La tourterelle rieuse est présente sur la liste d’interdiction de 2022. Elle a aussi été vue au nid et des petits observés, signe que l’espèce est sur la voie de la naturalisation.

Déjà, le nombre d’oiseaux exotiques est plus important dans l’île que les indigènes. Avec en tête le merle de Maurice et le cardinal, espèces considérées comme envahissantes. Est-ce que la tourterelle rieuse va bientôt les rejoindre sur ce triste podium ? L’avenir nous le dira mais le premier pas est déjà franchi avec l’observation de reproductions réussies.

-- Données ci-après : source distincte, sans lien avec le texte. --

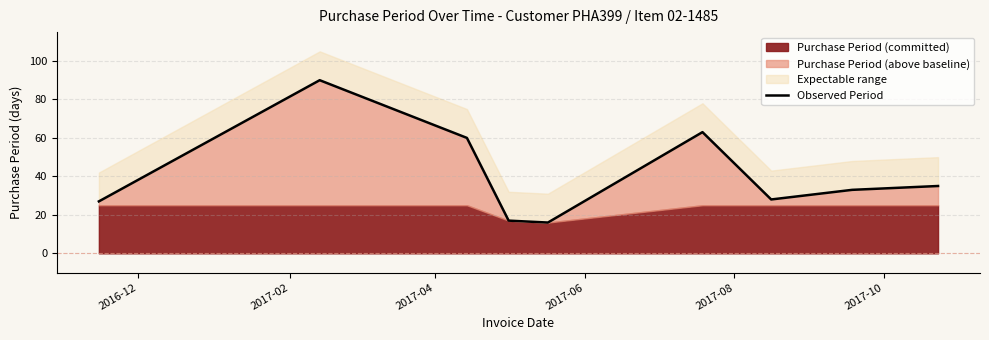

Does the chart have visible grid lines?

Yes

C’est le photographe animalier spécialiste des oiseaux Yabalex qui a lancé l’alerte et parle d’ « une découverte ornithologique inédite à La Réunion : la première observation documentée de la reproduction de la tourterelle rieuse (Streptopelia risoria) sur l’île ». L’oiseau est en tout point semblable à une tourterelle turque, à peine plus petit, mais au chant très différent. « Le 21 août 2022, j’ai photographié pour la première fois un individu en train de couver dans la région de Pierrefonds, près de l’aéroport », raconte le passionné. Il s’est renseigné auprès des propriétaires du terrain, une reproduction a déjà été observée, et par ailleurs un individu juvénile repéré.
Oiseau de cage
Le photographe souligne que cette espèce n’est d’ordinaire pas considérée comme invasive, mais que des études permettraient de le déterminer. En tout état de cause, la tourterelle rieuse est sur la liste des espèces interdites sur l’île depuis 2022, comme toutes les autres espèces de l’ordre des columbiformes à l’exception du pigeon bizet et de la géopélie diamant, cette dernière arrivée de longue date, elle fait partie du paysage avec l’indigène tourterelle malgache. « A l’origine, c’est un oiseau de cage, qu’on a déjà observé dans la nature dès 2002 », poursuit Yabalex, qui évoque des lâchers de colombes lors de mariages justement dans ce quartier de Pierrefond. « Parfois y sont mêlé des tourterelles rieuses », assure-t-il. On observe depuis longtemps des individus isolés un peu partout dans l’île, à Saint-Leu, Saint-Denis, Saint-Louis, Saint-André ou Saint-Pierre entre autres, et toujours à proximité de zone habitées. Mais c’est la première fois qu’on la voit en groupe.
La tourterelle rieuse est granivore et insectivore, mais ne dédaigne pas quelques baies de temps en temps. « Tout comme la tourterelle malgache, elle se nourrit au sol », indique Yabalex. Ses nids ont été vu dans différents arbres, à quelques mètres de hauteur. Elle est originaire d’une large bande qui va de l’Atlanique au sud du Sahara jusqu’à la péninsule Arabique. « Elle fréquente principalement les broussailles arides et les buissons épineux avec des acacias », indique le site oiseaux.net.
Reste à savoir si cette espèce sera une source de problèmes à l’avenir. « Elle pourrait avoir des impacts agricoles, pathogènes ou concurrencer des espèces indigènes », explique Martin Riethmuller, ornithologiste à la Seor. « Le merle de Maurice a mis 25 ans à trouver la bonne stratégie », souligne le scientifique. On ne sait donc pas si la tourterelle rieuse deviendra une calamité comme le bulbul orphée, « il y a pour l’instant trop peu d’individus », remarque Martin Riethmuller qui parle d’une centaine répartis dans toute l’île. « Il y a pour autant peu de chance, vu son aire de répartition d’origine, qu’elle puisse s’adapter dans les Hauts ».
La tourterelle rieuse inquiète peu les scientifiques et le monde agricole. Pour le merle de Maurice, il est trop tard. Mais les mainates, perruches à collier et corbeaux familiers (ce dernier est craint pour des risques pathogènes qu’il fait courir aux oiseaux d’élevages. Il arrive régulièrement de l’île Maurice en passager clandestin sur des cargos et porte-containers), également trouvés dans la nature, sont eux traqués sans merci.